*** Documento fuente ***
La Clave De La Unidad

Lee para el estudio de esta semana

Efesios 1:3-14; Gálatas 4:7; Efesios 2:11-22; 4:1-6, 11; Mateo 20:25-28; Efesios 5:15-6:9.

Para memorizar

“Dándonos a conocer el misterio de su voluntad, según su beneplácito, el cual se había propuesto en sí mismo, de reunir todas las cosas en Cristo, en la dispensación del cumplimiento de los tiempos, así las que están en los cielos, como las que están en la tierra” (Efe. 1:9, 10).

Éfeso era un importante centro comercial y de gran influencia en Asia Menor. La iglesia de Éfeso estaba formada por judíos, gentiles y gente de todos los ámbitos sociales. Una feligresía tan diversa podría haber sido tan propensa a conflictos como el mundo en el que vivían; es decir, si no fuera por Cristo y la unidad que tenían en él como miembros del cuerpo de Cristo. Por lo tanto, la preocupación de Pablo por la unidad entre los seguidores de Cristo es el tema central de su Epístola a los Efesios.

El concepto paulino de unidad tiene dos dimensiones: la unidad de la iglesia, donde judíos y gentiles se reúnen en un solo cuerpo, Cristo; y la unidad en el universo, en el que todas las cosas en el cielo y en la Tierra encuentran su unidad suprema en Cristo.

La fuente de esta unidad es Cristo. La expresión de Pablo “en Cristo” o “con Cristo” se usa muchas veces en esta epístola para mostrar lo que Dios ha efectuado por nosotros y por el universo mediante la vida, la muerte y la resurrección de Jesucristo. El propósito principal de Dios en el plan de salvación es reunificar todas las cosas por medio de Cristo. Esta unidad recién se manifestará plenamente al final de los siglos.


Comentarios Elena G.W

[Cristo] ora pidiendo que sus discípulos sean una cosa, tal como él y su Padre lo son, y esta unión de los creyentes será un testimonio ante el mundo de que él nos ha enviado, y de que damos evidencias de su gracia.

Debemos llegar a una sagrada proximidad junto al Redentor del mundo. Debemos ser uno con Cristo como él es uno con el Padre. ¡Qué extraordinaria transformación experimentaría el pueblo de Dios si llegara a formar esta unidad con el Hijo de Dios! Debemos dominar nuestros gustos y tendencias, ambiciones y pasiones, y ponerlas en armonía con el ánimo y espíritu de Cristo. Esta es precisamente la obra que el Señor quiere hacer por todos los que creen en él. Nuestra vida y comportamiento deben tener poder para reformar el mundo. El Espíritu de Cristo debe tener una influencia dominante en la vida de sus seguidores, de modo que éstos puedan hablar y obrar como Jesucristo dice: “La gloria que me diste les he dado” (Mi vida hoy, p. 260).
***
**Enunciado:**
Transcriba el tramo del texto sobre la unidad en Cristo que va desde "Efesios 1:3-14; Gálatas" hasta "a los Efesios.", y cambie "feligresía" por "congregación".
*** Registros del conjunto ***
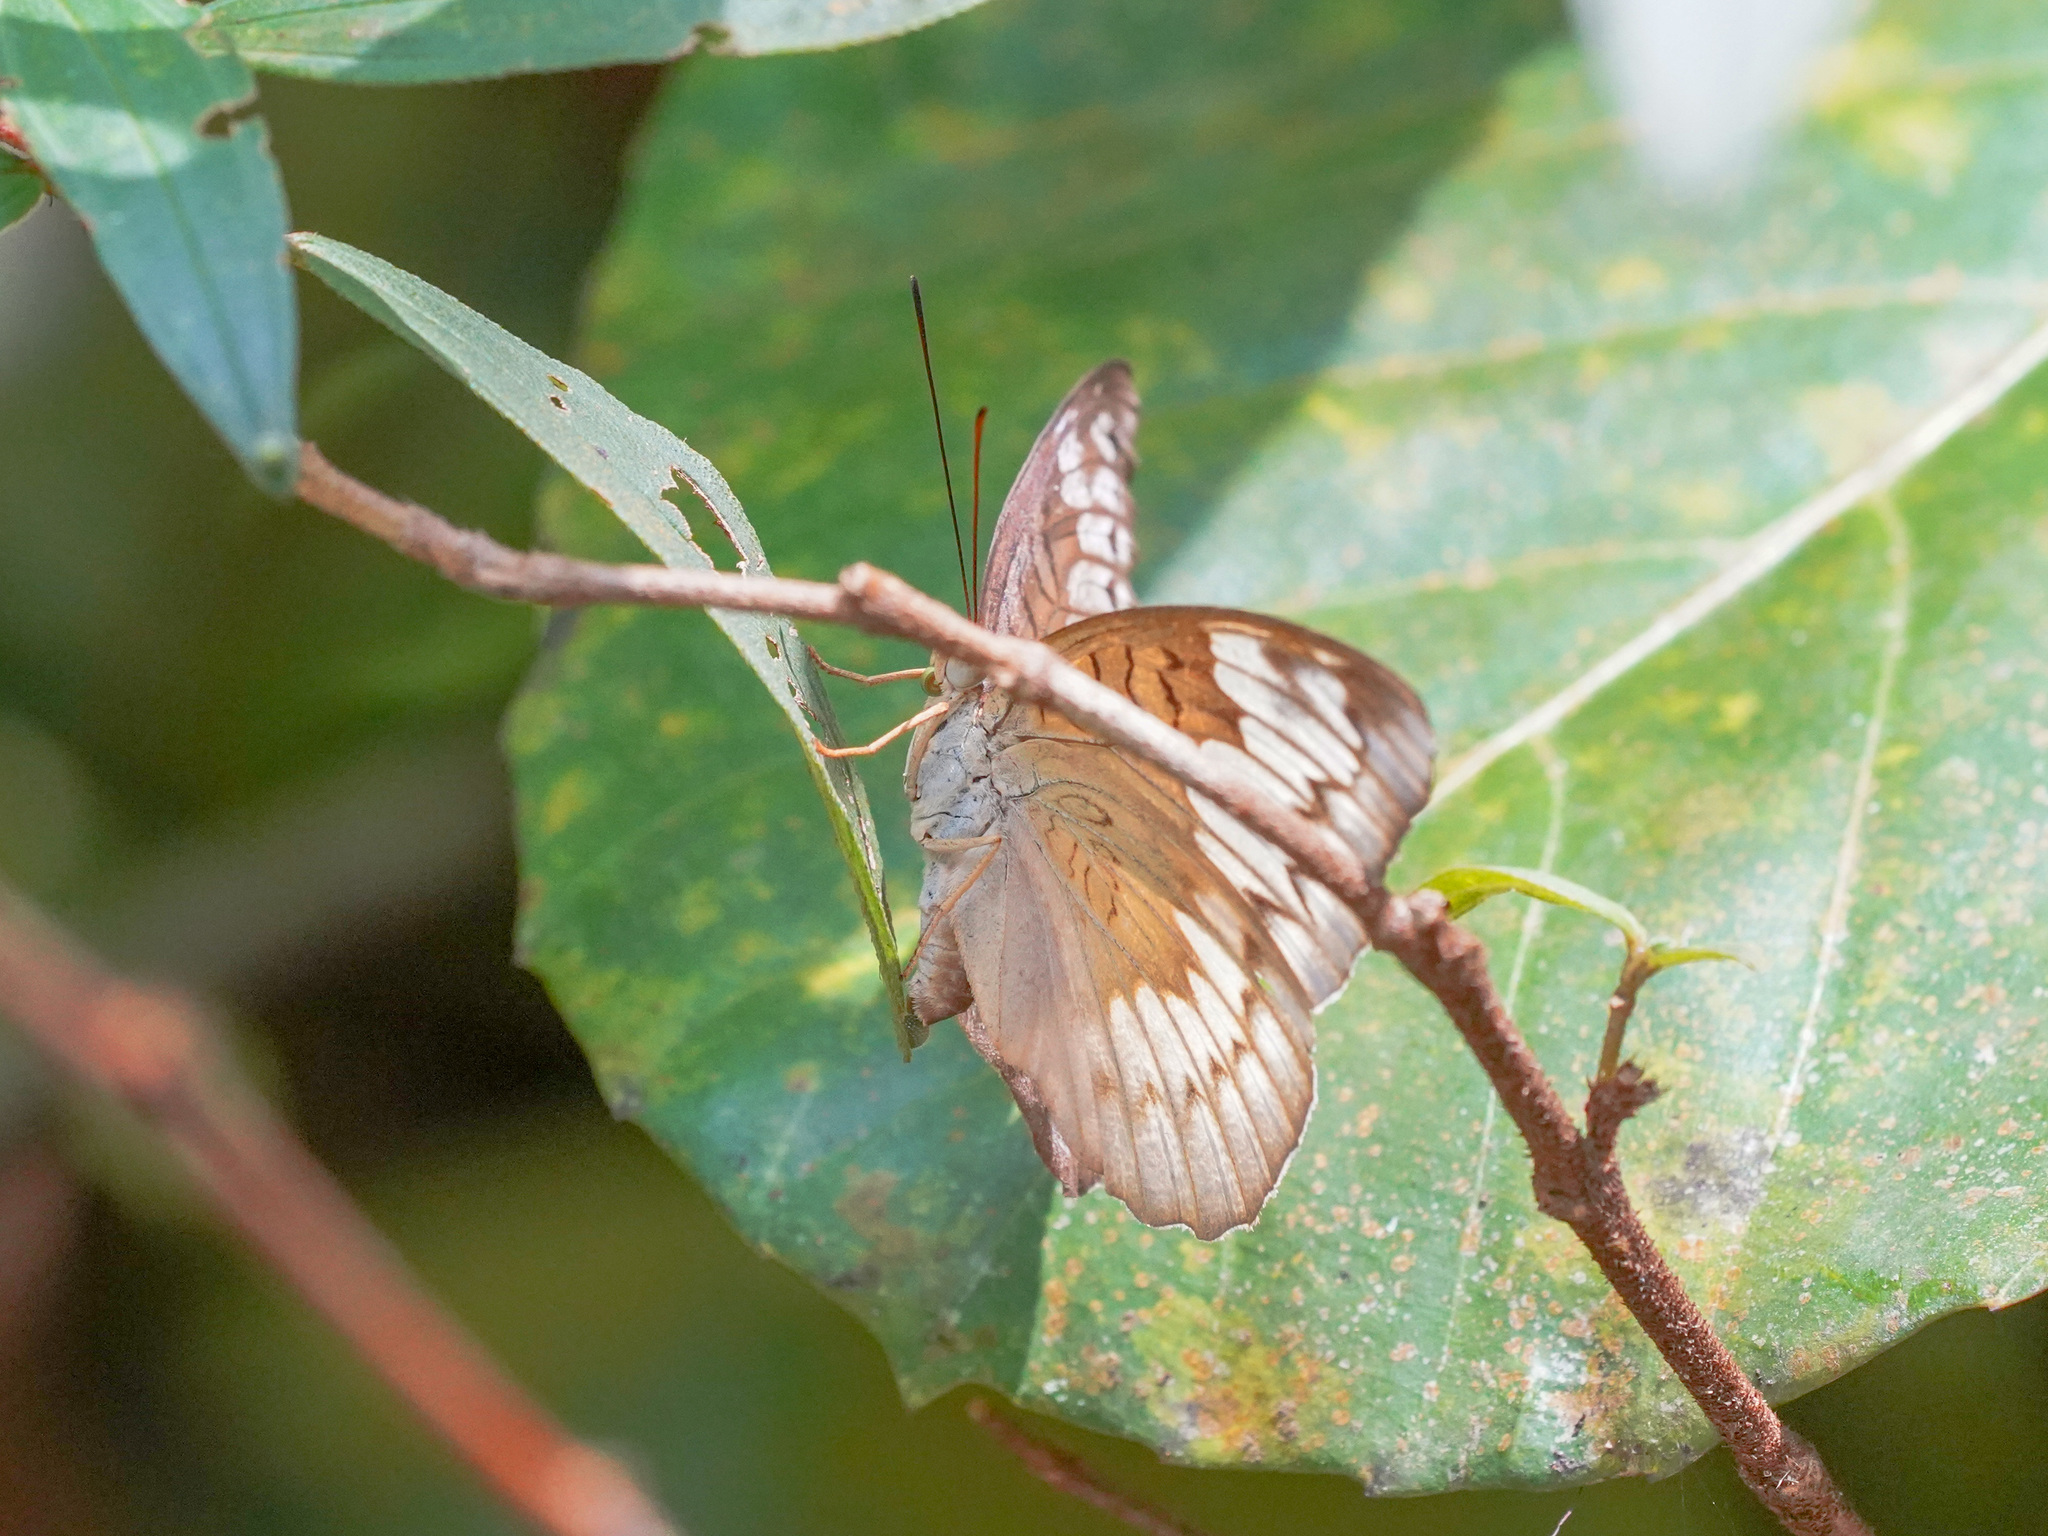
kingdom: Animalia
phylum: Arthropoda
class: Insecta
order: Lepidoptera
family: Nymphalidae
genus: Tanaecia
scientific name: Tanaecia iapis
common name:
***
**Resultado obtenido:**
Efesios 1:3-14; Gálatas 4:7; Efesios 2:11-22; 4:1-6, 11; Mateo 20:25-28; Efesios 5:15-6:9.

Para memorizar

“Dándonos a conocer el misterio de su voluntad, según su beneplácito, el cual se había propuesto en sí mismo, de reunir todas las cosas en Cristo, en la dispensación del cumplimiento de los tiempos, así las que están en los cielos, como las que están en la tierra” (Efe. 1:9, 10).

Éfeso era un importante centro comercial y de gran influencia en Asia Menor. La iglesia de Éfeso estaba formada por judíos, gentiles y gente de todos los ámbitos sociales. Una congregación tan diversa podría haber sido tan propensa a conflictos como el mundo en el que vivían; es decir, si no fuera por Cristo y la unidad que tenían en él como miembros del cuerpo de Cristo. Por lo tanto, la preocupación de Pablo por la unidad entre los seguidores de Cristo es el tema central de su Epístola a los Efesios.